A narrativa intromete-se pouco no que tange aproximar a pessoalidade do autor – que no caso aqui é também a personagem que narra a história, ou pelo menos houve a tentativa de confundir o leitor com tal sugestão – Milan Kundera simplesmente discorre sobre quem somos do ponto de vista situacional dentro da vida de cada um de seus narrados, deixando por conta do leitor qualquer forma de julgamento. Contudo, sacralizando a máxima desejante enraizada no ser humano desde que o mundo é mundo: o anseio de ser inesquecível.

Num universo atemporal, a trama divide seu espaço de importância entre diversas personagens; Agnes é a protagonista que desperta no autor a inspiração para a narrativa, um breve gesto e está criado o encanto que faz o criador querer contar uma história. Dispersando os universos, deparamo-nos com o famoso escritor Goethe envolto numa relação tempestuosa com a jovem e bela Bettina; temos Laura, a irmã de Agnes, mulher depressiva cuja mente vive desenvolvendo meios de tirar a própria vida; ainda há passagens em que acompanhamos a aparição de personagens ilustres como Beethoven, Napoleão Bonaparte e até diálogos entre o já citado Goethe e Ernest Hemingway.

O livro não é linear, seus capítulos pareceram-me independentes, não sendo necessário que sejam lidos na ordem em que estão inseridos. Os diálogos são caprichados e merecem o devido cuidado do leitor para frear em certos instantes. Do contrário, corre-se o risco de que seu conteúdo filosófico seja perdido.

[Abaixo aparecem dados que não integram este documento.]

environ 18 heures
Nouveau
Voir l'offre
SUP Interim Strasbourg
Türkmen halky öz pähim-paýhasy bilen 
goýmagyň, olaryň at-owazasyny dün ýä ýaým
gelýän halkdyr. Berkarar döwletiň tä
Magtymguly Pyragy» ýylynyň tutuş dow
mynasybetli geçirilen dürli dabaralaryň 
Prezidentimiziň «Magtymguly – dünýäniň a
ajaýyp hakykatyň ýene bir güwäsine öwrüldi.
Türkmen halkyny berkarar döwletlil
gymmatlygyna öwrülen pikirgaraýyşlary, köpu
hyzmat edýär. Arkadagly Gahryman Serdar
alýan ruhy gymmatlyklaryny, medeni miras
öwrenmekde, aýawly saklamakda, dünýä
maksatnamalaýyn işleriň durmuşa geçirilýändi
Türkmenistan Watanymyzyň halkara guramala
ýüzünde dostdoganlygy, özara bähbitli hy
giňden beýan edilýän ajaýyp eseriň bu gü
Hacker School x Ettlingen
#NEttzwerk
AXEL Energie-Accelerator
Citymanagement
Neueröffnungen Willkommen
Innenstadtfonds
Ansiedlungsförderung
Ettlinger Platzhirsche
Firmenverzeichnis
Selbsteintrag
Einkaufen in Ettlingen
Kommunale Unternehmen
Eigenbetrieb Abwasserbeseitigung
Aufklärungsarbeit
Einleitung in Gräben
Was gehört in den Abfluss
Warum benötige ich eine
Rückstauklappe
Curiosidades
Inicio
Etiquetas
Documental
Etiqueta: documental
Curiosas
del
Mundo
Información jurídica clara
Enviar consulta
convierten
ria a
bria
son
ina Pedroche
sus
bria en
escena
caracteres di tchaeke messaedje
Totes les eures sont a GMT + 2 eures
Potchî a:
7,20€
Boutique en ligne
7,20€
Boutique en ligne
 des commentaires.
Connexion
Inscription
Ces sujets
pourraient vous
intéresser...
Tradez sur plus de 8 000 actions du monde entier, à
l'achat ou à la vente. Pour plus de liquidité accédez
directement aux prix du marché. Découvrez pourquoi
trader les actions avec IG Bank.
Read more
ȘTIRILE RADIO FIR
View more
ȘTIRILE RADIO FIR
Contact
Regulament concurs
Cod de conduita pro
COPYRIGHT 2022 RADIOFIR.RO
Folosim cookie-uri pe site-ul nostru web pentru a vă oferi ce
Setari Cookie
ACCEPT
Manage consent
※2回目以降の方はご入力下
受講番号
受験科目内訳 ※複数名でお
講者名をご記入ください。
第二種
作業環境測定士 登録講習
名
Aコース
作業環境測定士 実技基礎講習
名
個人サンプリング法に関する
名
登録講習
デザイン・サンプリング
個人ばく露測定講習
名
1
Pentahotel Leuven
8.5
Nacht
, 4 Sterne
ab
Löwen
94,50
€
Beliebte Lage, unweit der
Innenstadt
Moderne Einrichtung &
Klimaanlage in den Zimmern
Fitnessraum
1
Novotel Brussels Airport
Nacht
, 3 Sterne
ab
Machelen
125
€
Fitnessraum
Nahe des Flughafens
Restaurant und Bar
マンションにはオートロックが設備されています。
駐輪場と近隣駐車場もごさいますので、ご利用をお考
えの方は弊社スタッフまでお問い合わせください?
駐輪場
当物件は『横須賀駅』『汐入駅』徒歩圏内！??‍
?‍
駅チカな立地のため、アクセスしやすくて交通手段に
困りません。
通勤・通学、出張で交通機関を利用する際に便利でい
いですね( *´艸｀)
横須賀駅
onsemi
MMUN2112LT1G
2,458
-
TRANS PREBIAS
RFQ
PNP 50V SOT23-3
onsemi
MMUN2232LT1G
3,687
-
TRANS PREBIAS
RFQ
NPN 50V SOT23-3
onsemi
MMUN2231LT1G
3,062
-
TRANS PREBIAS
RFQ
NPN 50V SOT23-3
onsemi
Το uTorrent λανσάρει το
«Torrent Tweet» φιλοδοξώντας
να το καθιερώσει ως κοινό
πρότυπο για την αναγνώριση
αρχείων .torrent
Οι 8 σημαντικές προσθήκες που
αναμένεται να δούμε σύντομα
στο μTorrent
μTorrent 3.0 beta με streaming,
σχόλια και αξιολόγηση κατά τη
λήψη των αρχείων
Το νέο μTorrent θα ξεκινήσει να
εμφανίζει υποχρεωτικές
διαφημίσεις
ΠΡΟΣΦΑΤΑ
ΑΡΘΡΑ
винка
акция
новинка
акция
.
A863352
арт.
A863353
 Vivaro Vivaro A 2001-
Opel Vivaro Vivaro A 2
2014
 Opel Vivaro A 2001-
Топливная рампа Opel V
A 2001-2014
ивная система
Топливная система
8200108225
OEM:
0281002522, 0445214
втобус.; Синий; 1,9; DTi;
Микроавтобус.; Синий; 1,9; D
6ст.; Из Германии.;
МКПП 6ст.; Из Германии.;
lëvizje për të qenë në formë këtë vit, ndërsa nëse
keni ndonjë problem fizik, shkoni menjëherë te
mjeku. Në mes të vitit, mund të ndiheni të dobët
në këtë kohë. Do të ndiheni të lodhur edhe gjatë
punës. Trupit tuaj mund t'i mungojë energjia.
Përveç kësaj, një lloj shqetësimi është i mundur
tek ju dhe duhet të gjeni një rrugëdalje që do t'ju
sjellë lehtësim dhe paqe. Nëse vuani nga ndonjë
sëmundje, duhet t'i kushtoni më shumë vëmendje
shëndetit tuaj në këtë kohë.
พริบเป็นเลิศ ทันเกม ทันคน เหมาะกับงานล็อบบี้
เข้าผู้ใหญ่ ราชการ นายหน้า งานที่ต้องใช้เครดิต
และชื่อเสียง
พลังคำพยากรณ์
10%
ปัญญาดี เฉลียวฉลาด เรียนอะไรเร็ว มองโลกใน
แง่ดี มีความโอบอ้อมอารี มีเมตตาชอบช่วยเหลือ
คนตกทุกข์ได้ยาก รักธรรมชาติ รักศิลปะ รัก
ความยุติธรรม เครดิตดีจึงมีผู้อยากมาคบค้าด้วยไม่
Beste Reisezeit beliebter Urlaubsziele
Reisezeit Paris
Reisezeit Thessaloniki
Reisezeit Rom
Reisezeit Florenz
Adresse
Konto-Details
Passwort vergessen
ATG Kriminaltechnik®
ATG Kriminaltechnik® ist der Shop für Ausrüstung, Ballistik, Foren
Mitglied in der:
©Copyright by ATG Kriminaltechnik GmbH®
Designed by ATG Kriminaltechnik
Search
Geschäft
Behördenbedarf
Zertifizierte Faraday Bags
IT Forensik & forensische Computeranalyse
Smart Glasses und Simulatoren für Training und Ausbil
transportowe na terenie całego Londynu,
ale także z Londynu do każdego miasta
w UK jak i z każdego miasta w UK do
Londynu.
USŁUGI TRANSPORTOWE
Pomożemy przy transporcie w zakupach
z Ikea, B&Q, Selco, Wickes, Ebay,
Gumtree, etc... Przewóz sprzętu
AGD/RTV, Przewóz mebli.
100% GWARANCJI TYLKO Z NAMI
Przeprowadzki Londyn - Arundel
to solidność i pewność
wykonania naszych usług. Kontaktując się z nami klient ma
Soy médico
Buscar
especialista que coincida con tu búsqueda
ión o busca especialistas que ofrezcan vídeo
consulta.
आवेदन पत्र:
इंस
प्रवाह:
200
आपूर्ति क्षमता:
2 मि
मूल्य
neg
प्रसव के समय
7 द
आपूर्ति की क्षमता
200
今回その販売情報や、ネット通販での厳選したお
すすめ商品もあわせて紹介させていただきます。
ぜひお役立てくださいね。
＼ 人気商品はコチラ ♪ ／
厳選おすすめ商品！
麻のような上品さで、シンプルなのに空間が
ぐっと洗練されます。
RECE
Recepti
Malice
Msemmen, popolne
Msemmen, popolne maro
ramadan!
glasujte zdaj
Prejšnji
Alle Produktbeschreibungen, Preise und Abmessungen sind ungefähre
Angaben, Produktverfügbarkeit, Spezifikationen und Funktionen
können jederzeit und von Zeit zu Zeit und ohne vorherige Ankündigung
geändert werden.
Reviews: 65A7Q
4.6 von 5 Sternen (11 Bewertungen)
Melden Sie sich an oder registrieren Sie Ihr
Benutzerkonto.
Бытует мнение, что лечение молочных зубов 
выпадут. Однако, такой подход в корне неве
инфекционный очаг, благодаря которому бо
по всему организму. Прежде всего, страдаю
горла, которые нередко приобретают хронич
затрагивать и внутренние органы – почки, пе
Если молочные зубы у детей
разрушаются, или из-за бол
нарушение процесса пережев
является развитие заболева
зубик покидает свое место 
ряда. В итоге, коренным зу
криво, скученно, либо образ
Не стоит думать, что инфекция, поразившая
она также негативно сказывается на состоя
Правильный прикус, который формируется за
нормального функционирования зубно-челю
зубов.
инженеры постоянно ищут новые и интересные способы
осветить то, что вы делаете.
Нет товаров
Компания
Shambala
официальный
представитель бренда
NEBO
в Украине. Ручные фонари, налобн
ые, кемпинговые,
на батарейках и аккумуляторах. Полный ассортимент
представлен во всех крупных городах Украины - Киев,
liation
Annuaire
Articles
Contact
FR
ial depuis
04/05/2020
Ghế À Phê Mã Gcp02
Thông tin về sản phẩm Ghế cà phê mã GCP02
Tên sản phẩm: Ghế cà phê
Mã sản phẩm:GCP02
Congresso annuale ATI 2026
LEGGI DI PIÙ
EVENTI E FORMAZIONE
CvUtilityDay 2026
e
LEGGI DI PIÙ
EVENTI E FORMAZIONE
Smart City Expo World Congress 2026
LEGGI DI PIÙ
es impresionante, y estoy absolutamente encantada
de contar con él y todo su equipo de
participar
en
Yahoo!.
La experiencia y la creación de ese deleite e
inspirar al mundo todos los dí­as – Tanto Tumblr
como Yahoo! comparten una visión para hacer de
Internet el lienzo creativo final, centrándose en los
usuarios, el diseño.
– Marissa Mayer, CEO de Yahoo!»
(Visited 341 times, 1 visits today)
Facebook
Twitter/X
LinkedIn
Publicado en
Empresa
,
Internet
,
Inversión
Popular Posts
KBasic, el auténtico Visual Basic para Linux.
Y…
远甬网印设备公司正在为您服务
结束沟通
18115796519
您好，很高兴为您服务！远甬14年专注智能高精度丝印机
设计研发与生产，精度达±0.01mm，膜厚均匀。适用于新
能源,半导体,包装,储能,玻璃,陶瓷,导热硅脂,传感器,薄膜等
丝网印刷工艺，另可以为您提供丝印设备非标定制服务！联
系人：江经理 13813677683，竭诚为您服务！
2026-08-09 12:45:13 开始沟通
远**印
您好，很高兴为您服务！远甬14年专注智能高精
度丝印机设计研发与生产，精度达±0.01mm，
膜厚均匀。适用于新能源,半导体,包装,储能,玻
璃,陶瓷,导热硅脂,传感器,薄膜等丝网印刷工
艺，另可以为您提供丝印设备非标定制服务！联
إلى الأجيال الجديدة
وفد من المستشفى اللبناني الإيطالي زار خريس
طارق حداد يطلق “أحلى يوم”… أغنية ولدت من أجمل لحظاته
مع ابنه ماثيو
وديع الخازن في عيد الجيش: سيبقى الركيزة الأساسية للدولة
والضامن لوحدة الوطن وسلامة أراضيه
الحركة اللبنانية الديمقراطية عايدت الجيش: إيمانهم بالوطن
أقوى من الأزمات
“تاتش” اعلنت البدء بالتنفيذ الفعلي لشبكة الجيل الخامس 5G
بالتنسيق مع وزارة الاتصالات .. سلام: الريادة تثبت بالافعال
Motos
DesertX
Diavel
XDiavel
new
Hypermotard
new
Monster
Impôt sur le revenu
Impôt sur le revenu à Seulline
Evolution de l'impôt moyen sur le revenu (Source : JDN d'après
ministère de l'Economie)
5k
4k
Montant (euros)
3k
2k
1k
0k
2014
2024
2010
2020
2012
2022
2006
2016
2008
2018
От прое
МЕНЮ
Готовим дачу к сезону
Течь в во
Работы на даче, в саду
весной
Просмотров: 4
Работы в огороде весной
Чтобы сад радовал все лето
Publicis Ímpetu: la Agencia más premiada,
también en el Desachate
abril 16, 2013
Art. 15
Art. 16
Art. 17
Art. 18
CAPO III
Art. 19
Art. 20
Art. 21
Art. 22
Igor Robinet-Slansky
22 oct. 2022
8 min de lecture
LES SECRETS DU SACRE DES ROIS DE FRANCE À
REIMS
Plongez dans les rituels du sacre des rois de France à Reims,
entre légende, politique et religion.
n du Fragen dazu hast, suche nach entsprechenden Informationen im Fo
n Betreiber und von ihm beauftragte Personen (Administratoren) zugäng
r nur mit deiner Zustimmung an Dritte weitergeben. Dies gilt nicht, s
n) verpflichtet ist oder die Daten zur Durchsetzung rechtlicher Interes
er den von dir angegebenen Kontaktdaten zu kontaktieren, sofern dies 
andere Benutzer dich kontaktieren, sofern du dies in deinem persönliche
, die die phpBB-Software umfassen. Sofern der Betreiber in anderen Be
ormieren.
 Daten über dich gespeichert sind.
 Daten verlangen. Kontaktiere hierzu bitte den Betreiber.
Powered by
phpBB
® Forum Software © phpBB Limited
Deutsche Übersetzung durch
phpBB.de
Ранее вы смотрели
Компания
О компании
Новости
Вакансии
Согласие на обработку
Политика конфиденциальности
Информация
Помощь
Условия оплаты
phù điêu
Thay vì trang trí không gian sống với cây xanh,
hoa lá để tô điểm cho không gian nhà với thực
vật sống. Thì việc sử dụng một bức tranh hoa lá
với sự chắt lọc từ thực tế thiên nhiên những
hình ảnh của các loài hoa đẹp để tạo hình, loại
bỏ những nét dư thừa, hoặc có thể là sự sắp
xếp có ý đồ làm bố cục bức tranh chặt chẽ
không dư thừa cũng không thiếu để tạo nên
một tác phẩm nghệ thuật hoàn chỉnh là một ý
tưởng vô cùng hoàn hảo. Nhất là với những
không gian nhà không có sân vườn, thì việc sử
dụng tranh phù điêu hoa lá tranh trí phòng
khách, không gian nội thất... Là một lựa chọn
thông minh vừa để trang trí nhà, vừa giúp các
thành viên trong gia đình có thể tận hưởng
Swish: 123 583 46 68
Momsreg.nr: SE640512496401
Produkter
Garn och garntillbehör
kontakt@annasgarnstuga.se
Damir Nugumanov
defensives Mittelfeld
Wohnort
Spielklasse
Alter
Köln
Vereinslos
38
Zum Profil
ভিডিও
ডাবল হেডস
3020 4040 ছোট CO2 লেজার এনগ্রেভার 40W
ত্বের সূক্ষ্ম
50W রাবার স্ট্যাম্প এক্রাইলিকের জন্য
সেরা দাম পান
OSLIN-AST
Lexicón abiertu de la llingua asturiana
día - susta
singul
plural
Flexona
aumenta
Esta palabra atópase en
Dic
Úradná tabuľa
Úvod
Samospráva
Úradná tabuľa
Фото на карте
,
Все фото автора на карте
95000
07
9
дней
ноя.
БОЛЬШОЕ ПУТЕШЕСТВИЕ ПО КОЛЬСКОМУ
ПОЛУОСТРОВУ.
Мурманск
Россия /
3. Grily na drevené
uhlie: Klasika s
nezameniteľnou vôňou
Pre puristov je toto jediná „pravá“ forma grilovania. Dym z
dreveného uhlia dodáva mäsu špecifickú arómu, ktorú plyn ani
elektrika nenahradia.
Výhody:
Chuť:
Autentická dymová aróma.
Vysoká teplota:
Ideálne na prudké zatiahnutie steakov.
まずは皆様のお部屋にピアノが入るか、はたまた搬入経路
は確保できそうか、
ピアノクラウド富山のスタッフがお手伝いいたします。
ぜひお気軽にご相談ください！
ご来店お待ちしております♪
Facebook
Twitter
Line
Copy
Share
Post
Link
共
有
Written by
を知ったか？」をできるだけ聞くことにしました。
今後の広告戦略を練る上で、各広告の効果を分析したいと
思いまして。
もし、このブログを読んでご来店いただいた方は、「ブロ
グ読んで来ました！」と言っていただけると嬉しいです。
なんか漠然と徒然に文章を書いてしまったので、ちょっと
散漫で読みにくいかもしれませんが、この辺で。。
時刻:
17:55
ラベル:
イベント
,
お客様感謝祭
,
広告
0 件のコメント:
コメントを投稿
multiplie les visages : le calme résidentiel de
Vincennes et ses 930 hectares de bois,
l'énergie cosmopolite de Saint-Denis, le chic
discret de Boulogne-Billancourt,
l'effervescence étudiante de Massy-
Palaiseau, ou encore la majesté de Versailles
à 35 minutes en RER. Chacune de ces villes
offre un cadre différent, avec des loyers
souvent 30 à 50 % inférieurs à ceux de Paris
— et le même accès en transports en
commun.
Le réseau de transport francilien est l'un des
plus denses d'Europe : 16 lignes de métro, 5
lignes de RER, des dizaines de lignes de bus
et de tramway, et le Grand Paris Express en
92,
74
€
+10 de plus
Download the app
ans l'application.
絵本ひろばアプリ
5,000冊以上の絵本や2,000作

Esse método de capítulos individuais e diversos personagens dividindo o espaço do livro pode ter seu lado bom no aspecto de discorrer determinado tema sob situações e ações distintas. No entanto, há o inevitável problema com algumas partes que são mais agradáveis do que outras, assim como podemos considerar personagens carismáticos e outros nem tanto. Quando nosso favorito desaparece por muito tempo das páginas, consequentemente o livro perde em prestígio.

 A IMORTALIDADE é um livro sofisticado como um todo. Incerto quanto ao público alvo, mas apreciadíssimo pela maioria das opiniões que encontrei pela internet, seja de leitores comuns ou de críticos literários. O tipo de obra que precisa de tempo para ser digerida, que carece releituras, de conteúdo inesgotável e acessível, mas que pode incomodar leitores desavisados que desconhecem o estilo singular de seu autor.